本実施例ではData Import Role ARNとして下記のAWS IAMを使用し、手順5にてAmazon S3からMySQL DB Systemにサンプルデータをロードします。
arn:aws:iam::612981981079:role/oracle-mysql-heatwave-sample-data-role



- WorkspacesタブのData Importsタブに移動し Connect to MySQL DB Systemをクリックしたらポップアップが出るので、手順2で作成したデータベース名、ユーザ名、パスワードを記入して接続します。

- Import Dataをクリックします。

- Import Data into MySQL DB Systemフォームを埋めて、Importをクリックします。サンプルデータairportのMySQL Dumpを使用するには、下記のURIでAmazon S3バケットにアクセスしてください。
s3://oracle-mysql-heatwave-sample-data-us-east-1/published/airportdb/v1/mysqldump/

- Import Data into MySQL DB Systemフォームで書いたDisplay nameが表示されるので(実施例ではAirportDB)、クリックします。

- 全てのスキーマとテーブルがMySQLにロードされるまで(約10〜15分)、WorkspacesタブのDetailsにスキーマ毎、テーブル毎のデータ・インポートの進捗が表示されます。ロードが完了したら、Stateのランプが黄色から緑色になり、In ProgressからSucceededと表示が変わります。

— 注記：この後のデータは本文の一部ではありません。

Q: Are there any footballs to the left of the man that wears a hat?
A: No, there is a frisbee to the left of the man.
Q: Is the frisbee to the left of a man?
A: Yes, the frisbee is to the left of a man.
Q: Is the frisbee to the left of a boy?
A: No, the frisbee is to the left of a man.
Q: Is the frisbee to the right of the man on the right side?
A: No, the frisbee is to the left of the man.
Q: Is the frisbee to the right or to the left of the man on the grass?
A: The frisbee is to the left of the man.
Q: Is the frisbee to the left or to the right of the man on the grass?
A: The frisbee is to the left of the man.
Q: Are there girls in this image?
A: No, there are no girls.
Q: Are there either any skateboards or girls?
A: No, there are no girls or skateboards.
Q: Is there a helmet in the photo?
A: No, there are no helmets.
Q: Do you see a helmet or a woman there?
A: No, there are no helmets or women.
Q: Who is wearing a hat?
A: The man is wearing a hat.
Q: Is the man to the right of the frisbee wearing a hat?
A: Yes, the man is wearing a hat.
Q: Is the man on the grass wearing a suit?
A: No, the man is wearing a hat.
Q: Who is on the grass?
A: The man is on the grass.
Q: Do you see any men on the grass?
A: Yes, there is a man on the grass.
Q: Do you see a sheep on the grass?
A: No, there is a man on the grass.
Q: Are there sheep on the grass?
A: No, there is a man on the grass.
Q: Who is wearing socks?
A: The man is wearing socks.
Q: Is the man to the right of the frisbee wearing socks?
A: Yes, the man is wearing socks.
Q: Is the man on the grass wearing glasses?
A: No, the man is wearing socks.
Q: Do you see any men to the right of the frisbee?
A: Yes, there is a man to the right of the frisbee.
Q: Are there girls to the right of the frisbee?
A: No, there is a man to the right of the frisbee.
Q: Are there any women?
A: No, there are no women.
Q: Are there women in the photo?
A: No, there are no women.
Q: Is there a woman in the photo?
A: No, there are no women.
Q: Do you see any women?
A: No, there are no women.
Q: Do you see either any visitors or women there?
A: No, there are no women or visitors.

- WorkspacesタブのManage Data in Heatwaveタブに移動し、airportdbの全てのテーブルを選択したらLoad into HeatWaveをクリックします。

- ロード操作を開始するために、ポップアップ画面のLoad Tablesをクリックします。

- 全てのテーブルがHeatWaveにロードされるまで(約2〜3分)、スキーマ毎、テーブル毎のデータ・インポートの進捗が表示されます。表示を更新するにはRefresh Estimateをクリックします。

- WorkspacesタブのQuery Editorにて、実行したいSQL文を入力しRun Queryをクリックします。下記は実行例です。
USE airportdb; SELECT price, count(*) FROM booking WHERE price > 500 GROUP BY price ORDER BY price LIMIT 10;

- HeatWaveの高速処理により、実施例では上記のクエリを1秒未満で実行できました(約0.410秒)。

- HeatWaveからairportdbをアンロードしMySQLのみで同じクエリを実行すると、実施例ではHeatWaveを用いたときと比べて処理時間が約40倍長くかかりました(約17.4秒)。
USE airportdb; SET session use_secondary_engine=OFF; SELECT price, count(*) FROM booking WHERE price > 500 GROUP BY price ORDER BY price LIMIT 10;

総括
本記事でご紹介した方法は、シンプルな操作性で安全に、高い費用対効果でMySQL HeatWave on AWSへのデータ・インポートを実現します。Amazon S3からMySQL HeatWave on AWSに直接かつ迅速にデータをインポートしていただける様に、この機能は直感的に操作できるWebコンソールで提供されています。ユーザの皆様にはAmazon S3に保存してあるデータに対して、MySQL HeatWave on AWSが実現するトランザクション処理、高速分析、機械学習を活用していただけるようになります。